Where does the string "charges" appear in the records? Copy each line that holds it.

» Stored entries
══════

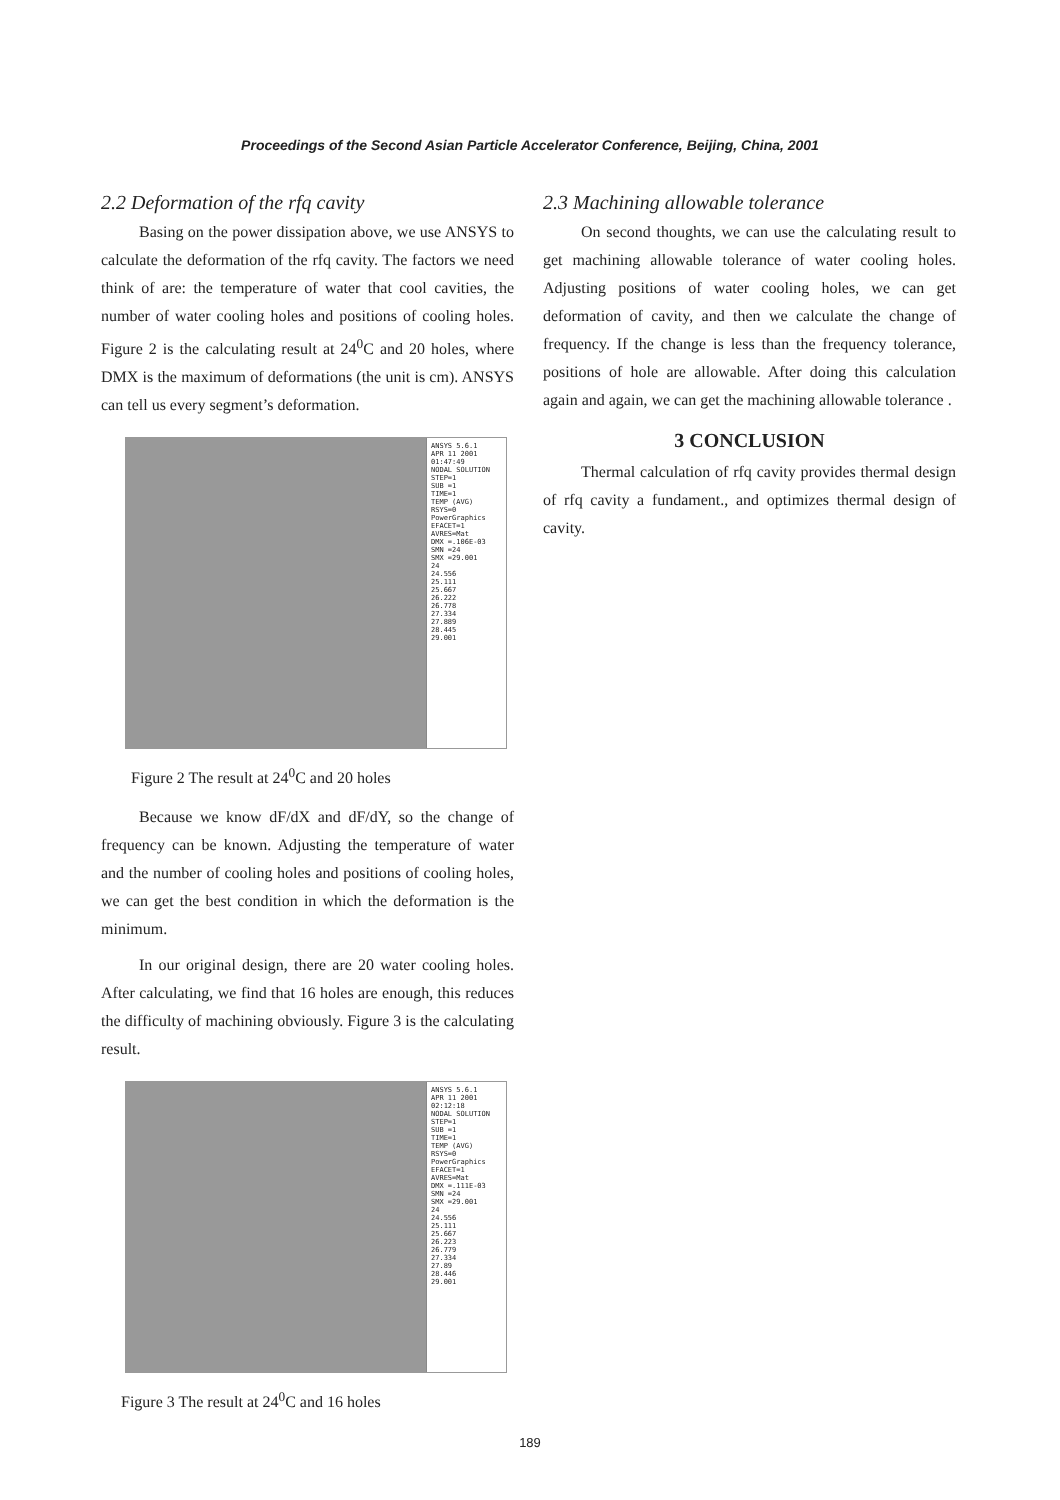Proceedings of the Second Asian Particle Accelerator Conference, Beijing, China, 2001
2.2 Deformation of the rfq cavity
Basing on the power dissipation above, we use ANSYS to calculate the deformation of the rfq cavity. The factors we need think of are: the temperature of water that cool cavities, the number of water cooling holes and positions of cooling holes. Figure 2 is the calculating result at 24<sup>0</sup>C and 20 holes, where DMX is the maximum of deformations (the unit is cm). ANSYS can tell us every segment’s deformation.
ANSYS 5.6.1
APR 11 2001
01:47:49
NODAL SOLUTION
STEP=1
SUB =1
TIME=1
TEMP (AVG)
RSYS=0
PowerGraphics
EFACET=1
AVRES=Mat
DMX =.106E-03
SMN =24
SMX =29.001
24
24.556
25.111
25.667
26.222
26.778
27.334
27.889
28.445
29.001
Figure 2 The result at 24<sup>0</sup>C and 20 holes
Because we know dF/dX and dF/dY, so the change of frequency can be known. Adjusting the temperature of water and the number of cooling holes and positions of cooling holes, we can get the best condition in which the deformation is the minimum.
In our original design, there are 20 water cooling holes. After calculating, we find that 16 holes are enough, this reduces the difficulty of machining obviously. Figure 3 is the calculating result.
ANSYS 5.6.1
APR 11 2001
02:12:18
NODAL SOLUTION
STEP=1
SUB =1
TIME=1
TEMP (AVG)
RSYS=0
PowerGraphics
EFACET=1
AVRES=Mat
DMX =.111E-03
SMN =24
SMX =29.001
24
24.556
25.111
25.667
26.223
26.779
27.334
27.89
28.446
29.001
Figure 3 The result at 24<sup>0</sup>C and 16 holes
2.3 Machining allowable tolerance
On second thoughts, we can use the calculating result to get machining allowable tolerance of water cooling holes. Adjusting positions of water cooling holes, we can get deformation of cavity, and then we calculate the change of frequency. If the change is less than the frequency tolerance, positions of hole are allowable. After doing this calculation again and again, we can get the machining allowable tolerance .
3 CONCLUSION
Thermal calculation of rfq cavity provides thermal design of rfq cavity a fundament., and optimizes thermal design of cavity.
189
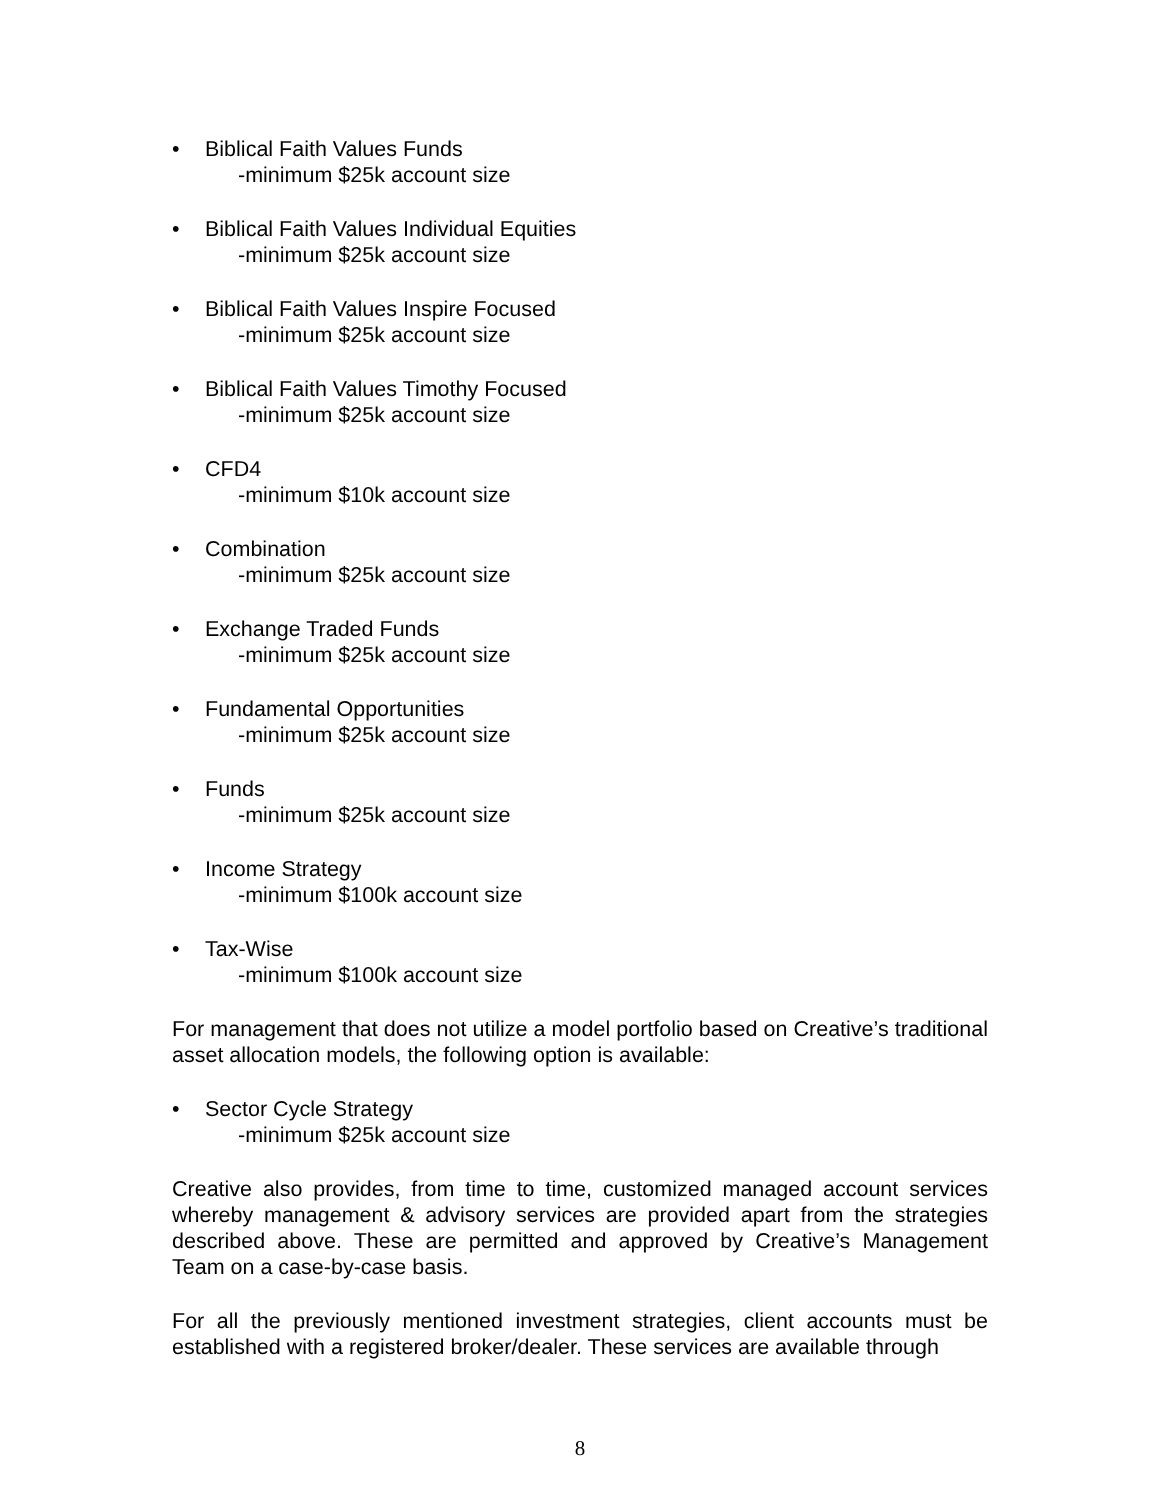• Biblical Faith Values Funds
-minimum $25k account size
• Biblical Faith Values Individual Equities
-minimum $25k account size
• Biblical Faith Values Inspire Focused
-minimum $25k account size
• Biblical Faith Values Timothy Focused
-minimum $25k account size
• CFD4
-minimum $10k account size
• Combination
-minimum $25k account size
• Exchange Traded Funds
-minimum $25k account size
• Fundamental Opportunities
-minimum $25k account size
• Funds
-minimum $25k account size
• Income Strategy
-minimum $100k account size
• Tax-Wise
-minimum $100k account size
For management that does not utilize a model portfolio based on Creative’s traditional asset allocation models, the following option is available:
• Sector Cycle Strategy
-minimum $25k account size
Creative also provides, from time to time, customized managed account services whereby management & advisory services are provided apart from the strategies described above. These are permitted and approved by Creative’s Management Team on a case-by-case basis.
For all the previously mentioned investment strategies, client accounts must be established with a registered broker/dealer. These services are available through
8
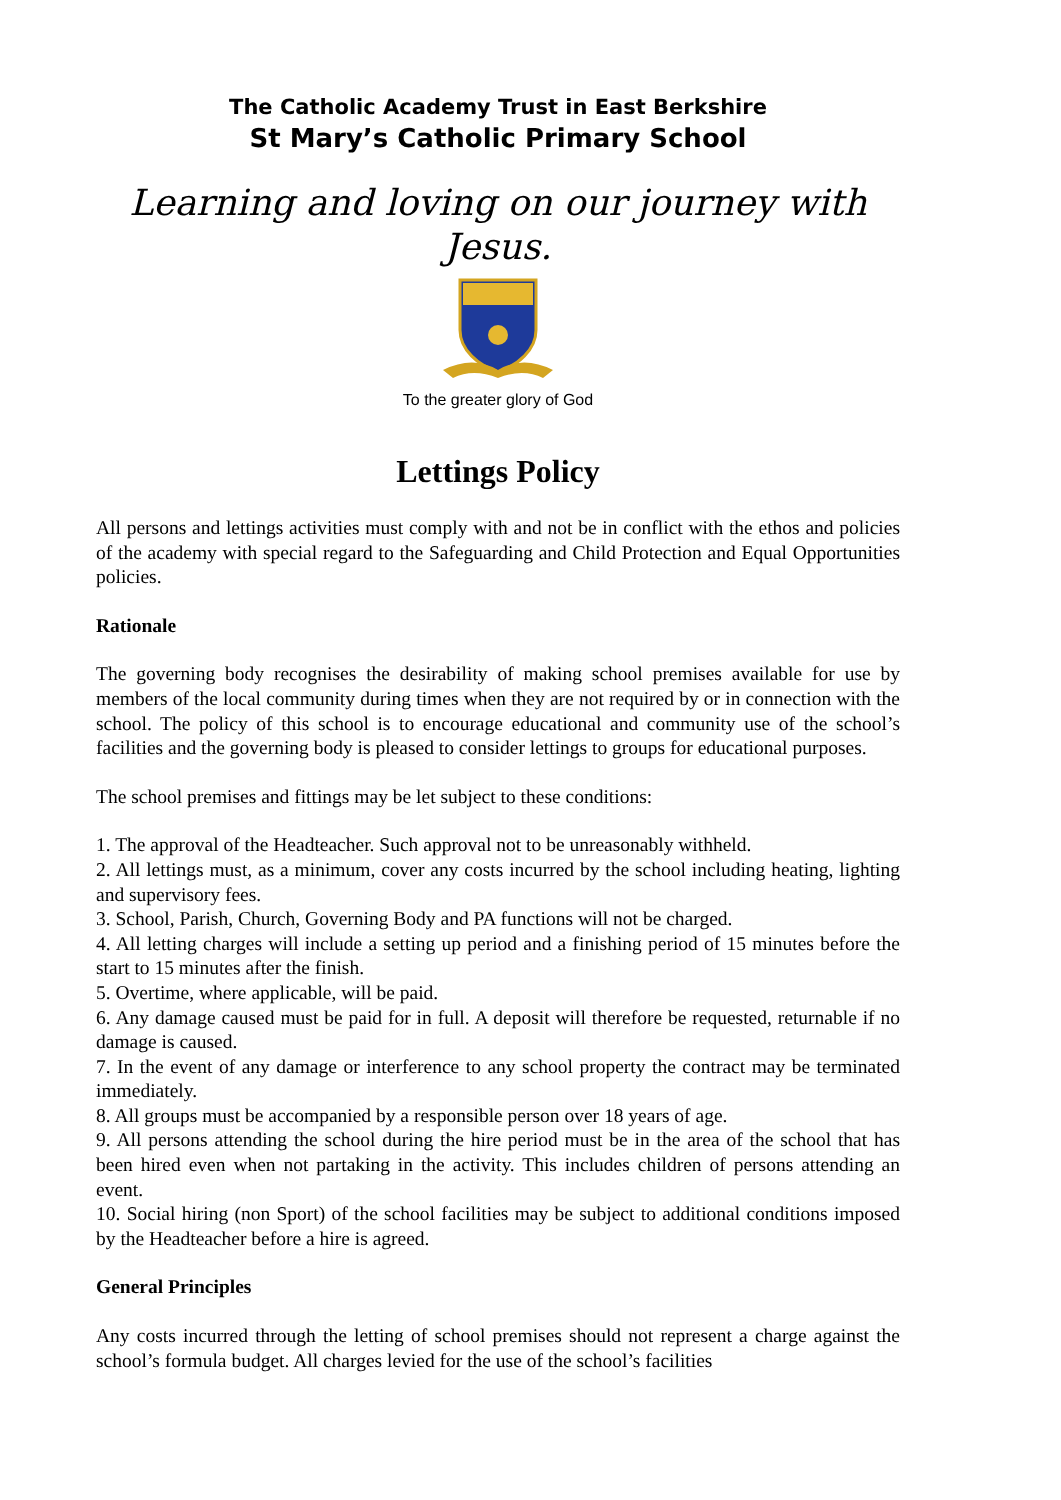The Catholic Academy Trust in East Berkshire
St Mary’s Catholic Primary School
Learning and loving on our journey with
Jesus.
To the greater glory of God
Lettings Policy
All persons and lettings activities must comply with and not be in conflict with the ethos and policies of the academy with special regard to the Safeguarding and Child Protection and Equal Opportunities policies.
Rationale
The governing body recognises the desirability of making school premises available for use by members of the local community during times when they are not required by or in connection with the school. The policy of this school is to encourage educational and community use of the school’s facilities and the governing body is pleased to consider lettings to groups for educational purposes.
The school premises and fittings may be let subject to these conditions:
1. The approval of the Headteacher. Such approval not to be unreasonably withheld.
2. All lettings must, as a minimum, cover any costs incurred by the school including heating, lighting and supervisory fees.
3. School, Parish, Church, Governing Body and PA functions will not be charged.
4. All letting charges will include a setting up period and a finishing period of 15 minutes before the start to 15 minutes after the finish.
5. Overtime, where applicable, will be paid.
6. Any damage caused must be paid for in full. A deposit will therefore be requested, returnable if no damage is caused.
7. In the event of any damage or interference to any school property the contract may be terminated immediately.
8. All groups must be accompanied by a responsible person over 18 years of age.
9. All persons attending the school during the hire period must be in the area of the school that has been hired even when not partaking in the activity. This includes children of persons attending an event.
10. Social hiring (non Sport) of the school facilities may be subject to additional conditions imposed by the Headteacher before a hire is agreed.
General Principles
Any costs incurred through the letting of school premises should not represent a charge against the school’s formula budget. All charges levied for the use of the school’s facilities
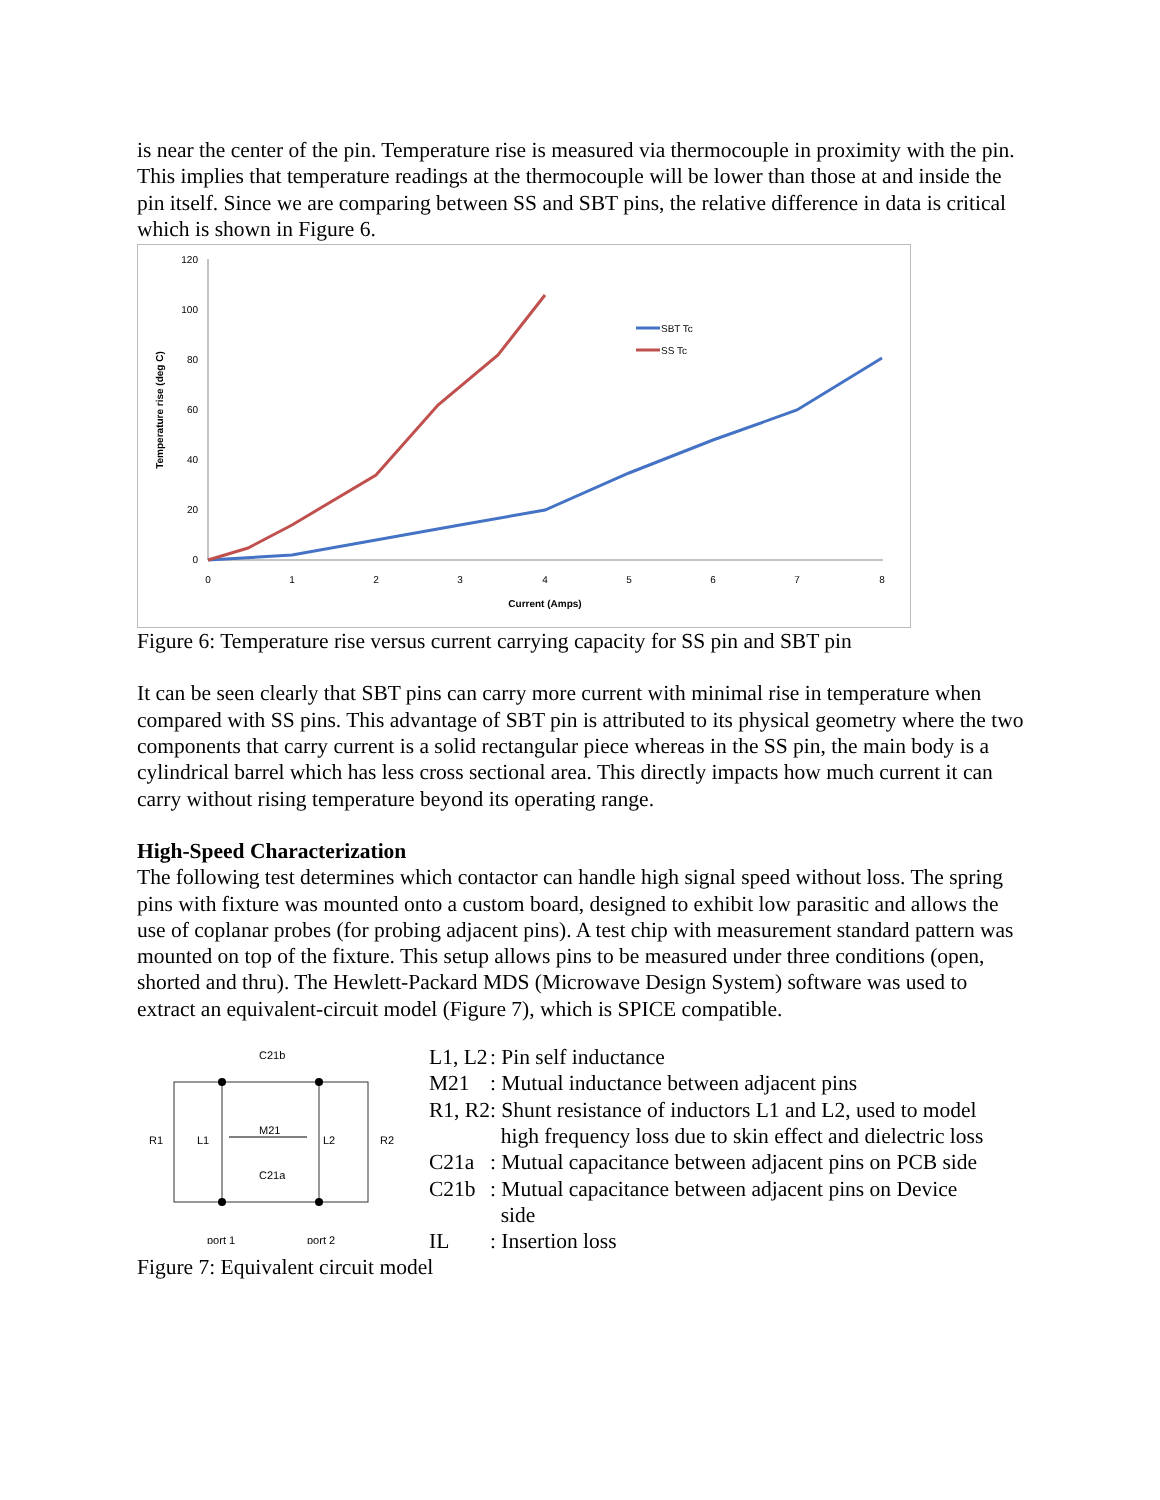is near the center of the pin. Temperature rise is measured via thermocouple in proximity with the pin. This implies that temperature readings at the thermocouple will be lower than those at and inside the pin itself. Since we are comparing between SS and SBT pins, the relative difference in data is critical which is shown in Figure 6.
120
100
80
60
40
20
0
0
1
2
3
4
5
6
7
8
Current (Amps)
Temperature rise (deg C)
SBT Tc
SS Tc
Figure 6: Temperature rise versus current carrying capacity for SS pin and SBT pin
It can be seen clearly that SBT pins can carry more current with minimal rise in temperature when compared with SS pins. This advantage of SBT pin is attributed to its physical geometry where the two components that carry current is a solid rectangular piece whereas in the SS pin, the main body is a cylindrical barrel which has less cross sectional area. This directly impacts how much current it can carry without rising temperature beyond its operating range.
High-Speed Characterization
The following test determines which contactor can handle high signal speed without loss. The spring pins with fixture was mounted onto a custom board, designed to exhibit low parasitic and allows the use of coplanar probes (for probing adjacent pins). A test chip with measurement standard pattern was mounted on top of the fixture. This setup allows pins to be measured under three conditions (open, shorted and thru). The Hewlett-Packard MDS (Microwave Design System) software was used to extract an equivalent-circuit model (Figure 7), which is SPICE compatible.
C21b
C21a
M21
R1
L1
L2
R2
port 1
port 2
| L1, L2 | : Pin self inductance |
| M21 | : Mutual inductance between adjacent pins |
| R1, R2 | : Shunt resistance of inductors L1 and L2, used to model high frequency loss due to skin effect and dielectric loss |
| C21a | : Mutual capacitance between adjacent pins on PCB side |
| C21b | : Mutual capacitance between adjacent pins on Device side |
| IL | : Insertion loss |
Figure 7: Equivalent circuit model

══════

» THE ANSWER
4. All letting charges will include a setting up period and a finishing period of 15 minutes before the start to 15 minutes after the finish.
Any costs incurred through the letting of school premises should not represent a charge against the school’s formula budget. All charges levied for the use of the school’s facilities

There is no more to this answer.